Activity: In the listing that follows, copy out each line that includes the word "buttons".

Dataset excerpt:
-*-*-

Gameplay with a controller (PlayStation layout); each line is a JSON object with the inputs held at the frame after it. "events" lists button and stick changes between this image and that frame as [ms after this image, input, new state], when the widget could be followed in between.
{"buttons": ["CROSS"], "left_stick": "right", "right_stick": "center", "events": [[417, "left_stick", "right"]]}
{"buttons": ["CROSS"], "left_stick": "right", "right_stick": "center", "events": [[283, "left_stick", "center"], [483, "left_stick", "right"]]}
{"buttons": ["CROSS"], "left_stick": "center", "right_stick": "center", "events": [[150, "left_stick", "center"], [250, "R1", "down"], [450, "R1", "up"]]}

-*-*-

Exercise solution:
{"buttons": ["CROSS"], "left_stick": "right", "right_stick": "center", "events": [[417, "left_stick", "right"]]}
{"buttons": ["CROSS"], "left_stick": "right", "right_stick": "center", "events": [[283, "left_stick", "center"], [483, "left_stick", "right"]]}
{"buttons": ["CROSS"], "left_stick": "center", "right_stick": "center", "events": [[150, "left_stick", "center"], [250, "R1", "down"], [450, "R1", "up"]]}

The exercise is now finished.